Notes
Households in developing countries were categorized in four consumption segments for the Global Consumption Database: lowest, low, middle, and higher.
Four levels of consumption are used to segment the market in each country: lowest, low, middle, and higher. They are based on global income distribution data, which rank the global population by income per capita.
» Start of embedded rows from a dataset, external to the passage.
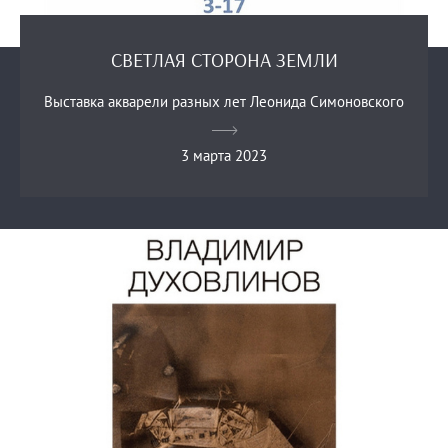
СВЕТЛАЯ СТОРОНА ЗЕМЛИ
Выставка акварели разных лет Леонида Симоновского
3 марта 2023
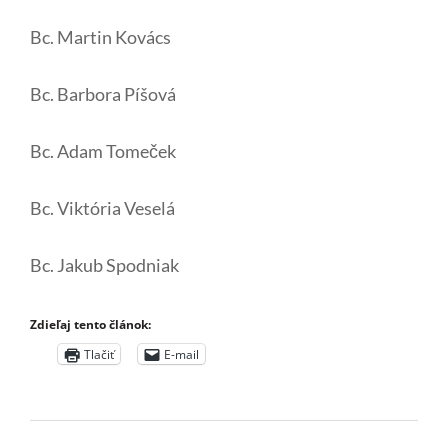
Bc. Martin Kovács
Bc. Barbora Píšová
Bc. Adam Tomeček
Bc. Viktória Veselá
Bc. Jakub Spodniak
Zdieľaj tento článok:
Tlačiť
E-mail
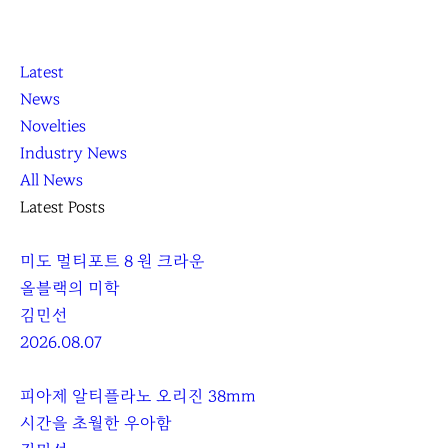
K
닫
K
Latest
L
기
L
News
O
O
Novelties
C
C
Industry News
C
C
All News
A
A
Latest Posts
미도 멀티포트 8 원 크라운
올블랙의 미학
김민선
2026.08.07
피아제 알티플라노 오리진 38mm
시간을 초월한 우아함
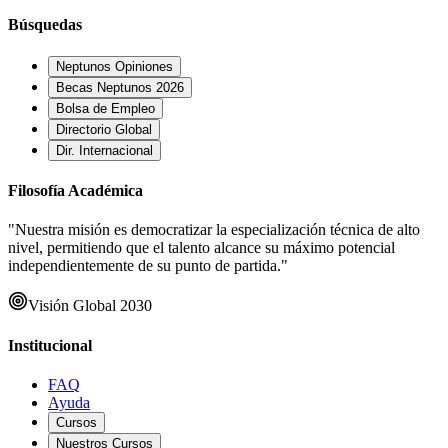
Búsquedas
Neptunos Opiniones
Becas Neptunos 2026
Bolsa de Empleo
Directorio Global
Dir. Internacional
Filosofía Académica
"Nuestra misión es democratizar la especialización técnica de alto
nivel, permitiendo que el talento alcance su máximo potencial
independientemente de su punto de partida."
Visión Global 2030
Institucional
FAQ
Ayuda
Cursos
Nuestros Cursos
The lowest consumption segment corresponds to the bottom half of the global distribution, or the 50th percentile and below; the low consumption segment to the 51th-75th percentiles; the middle consumption segment to the 76th-90th percentiles; and the higher consumption segment to the 91st percentile and above.
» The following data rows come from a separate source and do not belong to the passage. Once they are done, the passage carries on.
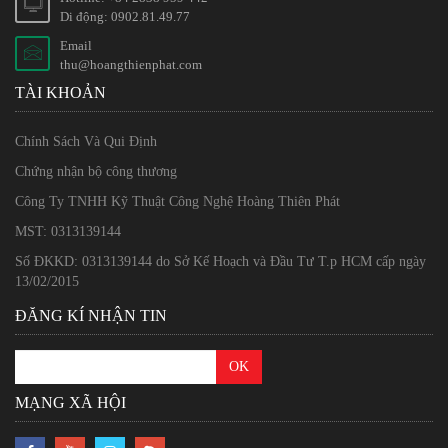
Di động: 0902.81.49.77
Email
thu@hoangthienphat.com
TÀI KHOẢN
Chính Sách Và Qui Định
Chứng nhận bộ công thương
Công Ty TNHH Kỹ Thuật Công Nghệ Hoàng Thiên Phát
MST: 0313139144
Số ĐKKD: 0313139144 do Sở Kế Hoạch và Đầu Tư T.p HCM cấp ngày
13/02/2015
ĐĂNG KÍ NHẬN TIN
MẠNG XÃ HỘI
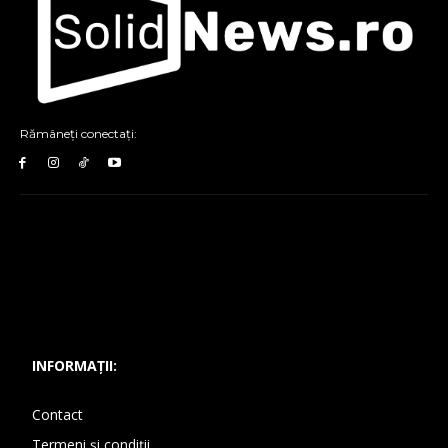
Rămâneți conectați:
INFORMAȚII:
Contact
Termeni și condiții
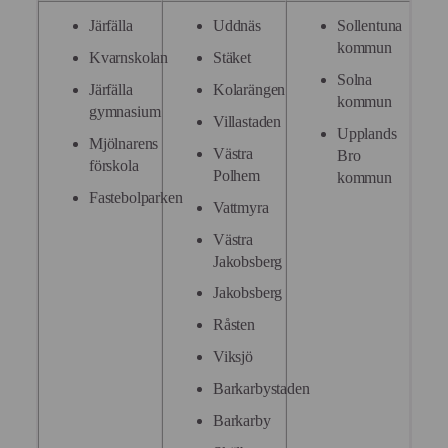
Järfälla
Uddnäs
Sollentuna
kommun
Kvarnskolan
Stäket
Solna
Järfälla
Kolarängen
kommun
gymnasium
Villastaden
Upplands
Mjölnarens
Västra
Bro
förskola
Polhem
kommun
Fastebolparken
Vattmyra
Västra
Jakobsberg
Jakobsberg
Råsten
Viksjö
Barkarbystaden
Barkarby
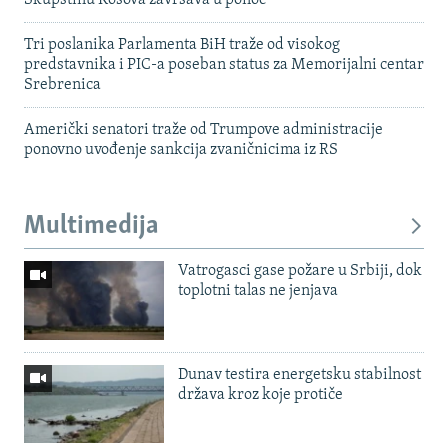
Skupštinu Kosova završava u ponoć
Tri poslanika Parlamenta BiH traže od visokog
predstavnika i PIC-a poseban status za Memorijalni centar
Srebrenica
Američki senatori traže od Trumpove administracije
ponovno uvođenje sankcija zvaničnicima iz RS
Multimedija
Vatrogasci gase požare u Srbiji, dok
toplotni talas ne jenjava
Dunav testira energetsku stabilnost
država kroz koje protiče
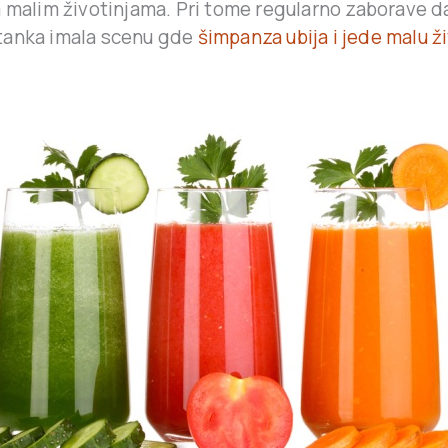
a malim životinjama. Pri tome regularno zaborave da
tanka imala scenu gde
šimpanza ubija i jede malu ž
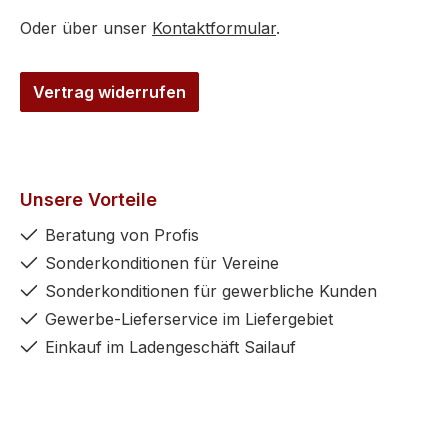
Oder über unser
Kontaktformular
.
Vertrag widerrufen
Unsere Vorteile
Beratung von Profis
Sonderkonditionen für Vereine
Sonderkonditionen für gewerbliche Kunden
Gewerbe-Lieferservice im Liefergebiet
Einkauf im Ladengeschäft Sailauf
These thresholds were used to establish the four consumption segments:
- Lowest-below $2.97 per capita a day
- Low-between $2.97 and $8.44 per capita a day
- Middle-between $8.44 and $23.03 per capita a day
- Higher-above $23.03 per capita a day
To convert a PPP$ threshold into annual expenditure in local currency (as of 2010), the following formula was applied:
threshold * U.S. inflation rate for the period 2005-10 (1.117) * PPP conversion factor for 2010 * 365
For example, the PPP$2.97 threshold is equivalent to 25,702.22 Indian rupees (2.97 * 1.117 * 21.226 * 365).
The U.S. inflation rate and PPP conversion factors are available in the World Bank World Development Indicators database.